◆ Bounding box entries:
━━━━━━━━━━━━━━━━
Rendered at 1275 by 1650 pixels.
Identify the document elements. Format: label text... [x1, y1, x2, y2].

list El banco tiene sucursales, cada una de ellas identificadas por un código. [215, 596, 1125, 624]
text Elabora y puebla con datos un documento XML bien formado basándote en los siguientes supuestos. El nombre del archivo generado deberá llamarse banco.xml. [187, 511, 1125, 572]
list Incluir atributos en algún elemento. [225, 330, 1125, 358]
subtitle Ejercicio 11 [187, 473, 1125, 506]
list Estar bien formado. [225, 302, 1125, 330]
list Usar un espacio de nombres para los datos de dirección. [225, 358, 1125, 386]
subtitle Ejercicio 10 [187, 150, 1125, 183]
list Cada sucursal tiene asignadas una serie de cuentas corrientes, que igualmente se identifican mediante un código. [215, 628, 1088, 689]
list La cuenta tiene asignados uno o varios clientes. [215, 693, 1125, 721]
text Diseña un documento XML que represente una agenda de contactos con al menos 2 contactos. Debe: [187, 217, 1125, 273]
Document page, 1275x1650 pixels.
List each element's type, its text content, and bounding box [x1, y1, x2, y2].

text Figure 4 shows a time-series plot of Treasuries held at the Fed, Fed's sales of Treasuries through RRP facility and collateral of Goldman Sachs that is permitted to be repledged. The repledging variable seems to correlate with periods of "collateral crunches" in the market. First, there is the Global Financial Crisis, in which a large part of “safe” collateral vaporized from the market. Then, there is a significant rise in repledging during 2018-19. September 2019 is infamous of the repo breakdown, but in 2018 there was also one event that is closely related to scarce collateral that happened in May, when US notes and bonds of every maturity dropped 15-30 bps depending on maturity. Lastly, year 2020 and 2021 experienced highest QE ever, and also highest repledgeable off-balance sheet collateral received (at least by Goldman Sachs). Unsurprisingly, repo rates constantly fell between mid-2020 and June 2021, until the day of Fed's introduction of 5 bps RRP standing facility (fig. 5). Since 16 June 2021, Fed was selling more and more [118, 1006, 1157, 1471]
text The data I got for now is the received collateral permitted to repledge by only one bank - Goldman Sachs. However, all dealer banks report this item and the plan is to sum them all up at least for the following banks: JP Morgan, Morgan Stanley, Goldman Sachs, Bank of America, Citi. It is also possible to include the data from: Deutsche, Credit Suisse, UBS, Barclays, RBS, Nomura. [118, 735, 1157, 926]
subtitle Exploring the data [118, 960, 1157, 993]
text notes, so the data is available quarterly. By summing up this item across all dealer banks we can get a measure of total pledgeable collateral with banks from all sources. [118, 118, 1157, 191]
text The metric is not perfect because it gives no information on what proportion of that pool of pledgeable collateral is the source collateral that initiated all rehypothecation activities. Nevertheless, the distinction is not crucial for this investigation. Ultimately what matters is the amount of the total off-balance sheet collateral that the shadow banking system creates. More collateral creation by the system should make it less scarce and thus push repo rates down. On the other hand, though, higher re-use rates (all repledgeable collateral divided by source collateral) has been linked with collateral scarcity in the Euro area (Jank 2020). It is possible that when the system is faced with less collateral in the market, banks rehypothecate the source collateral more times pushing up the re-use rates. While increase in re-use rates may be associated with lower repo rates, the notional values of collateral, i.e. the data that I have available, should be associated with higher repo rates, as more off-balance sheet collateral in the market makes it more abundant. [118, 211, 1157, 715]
━━━━━━━━━━━━━━━━
Rewrite the lines above as a JSON list of strings, one string per line, leaving out the blank lines.

◆ Solved exercise:
[
  "Rendered at 1275 by 1650 pixels.",
  "Identify the document elements. Format: label text... [x1, y1, x2, y2].",
  "list El banco tiene sucursales, cada una de ellas identificadas por un código. [215, 596, 1125, 624]",
  "text Elabora y puebla con datos un documento XML bien formado basándote en los siguientes supuestos. El nombre del archivo generado deberá llamarse banco.xml. [187, 511, 1125, 572]",
  "list Incluir atributos en algún elemento. [225, 330, 1125, 358]",
  "subtitle Ejercicio 11 [187, 473, 1125, 506]",
  "list Estar bien formado. [225, 302, 1125, 330]",
  "list Usar un espacio de nombres para los datos de dirección. [225, 358, 1125, 386]",
  "subtitle Ejercicio 10 [187, 150, 1125, 183]",
  "list Cada sucursal tiene asignadas una serie de cuentas corrientes, que igualmente se identifican mediante un código. [215, 628, 1088, 689]",
  "list La cuenta tiene asignados uno o varios clientes. [215, 693, 1125, 721]",
  "text Diseña un documento XML que represente una agenda de contactos con al menos 2 contactos. Debe: [187, 217, 1125, 273]",
  "Document page, 1275x1650 pixels.",
  "List each element's type, its text content, and bounding box [x1, y1, x2, y2].",
  "text Figure 4 shows a time-series plot of Treasuries held at the Fed, Fed's sales of Treasuries through RRP facility and collateral of Goldman Sachs that is permitted to be repledged. The repledging variable seems to correlate with periods of \"collateral crunches\" in the market. First, there is the Global Financial Crisis, in which a large part of “safe” collateral vaporized from the market. Then, there is a significant rise in repledging during 2018-19. September 2019 is infamous of the repo breakdown, but in 2018 there was also one event that is closely related to scarce collateral that happened in May, when US notes and bonds of every maturity dropped 15-30 bps depending on maturity. Lastly, year 2020 and 2021 experienced highest QE ever, and also highest repledgeable off-balance sheet collateral received (at least by Goldman Sachs). Unsurprisingly, repo rates constantly fell between mid-2020 and June 2021, until the day of Fed's introduction of 5 bps RRP standing facility (fig. 5). Since 16 June 2021, Fed was selling more and more [118, 1006, 1157, 1471]",
  "text The data I got for now is the received collateral permitted to repledge by only one bank - Goldman Sachs. However, all dealer banks report this item and the plan is to sum them all up at least for the following banks: JP Morgan, Morgan Stanley, Goldman Sachs, Bank of America, Citi. It is also possible to include the data from: Deutsche, Credit Suisse, UBS, Barclays, RBS, Nomura. [118, 735, 1157, 926]",
  "subtitle Exploring the data [118, 960, 1157, 993]",
  "text notes, so the data is available quarterly. By summing up this item across all dealer banks we can get a measure of total pledgeable collateral with banks from all sources. [118, 118, 1157, 191]",
  "text The metric is not perfect because it gives no information on what proportion of that pool of pledgeable collateral is the source collateral that initiated all rehypothecation activities. Nevertheless, the distinction is not crucial for this investigation. Ultimately what matters is the amount of the total off-balance sheet collateral that the shadow banking system creates. More collateral creation by the system should make it less scarce and thus push repo rates down. On the other hand, though, higher re-use rates (all repledgeable collateral divided by source collateral) has been linked with collateral scarcity in the Euro area (Jank 2020). It is possible that when the system is faced with less collateral in the market, banks rehypothecate the source collateral more times pushing up the re-use rates. While increase in re-use rates may be associated with lower repo rates, the notional values of collateral, i.e. the data that I have available, should be associated with higher repo rates, as more off-balance sheet collateral in the market makes it more abundant. [118, 211, 1157, 715]"
]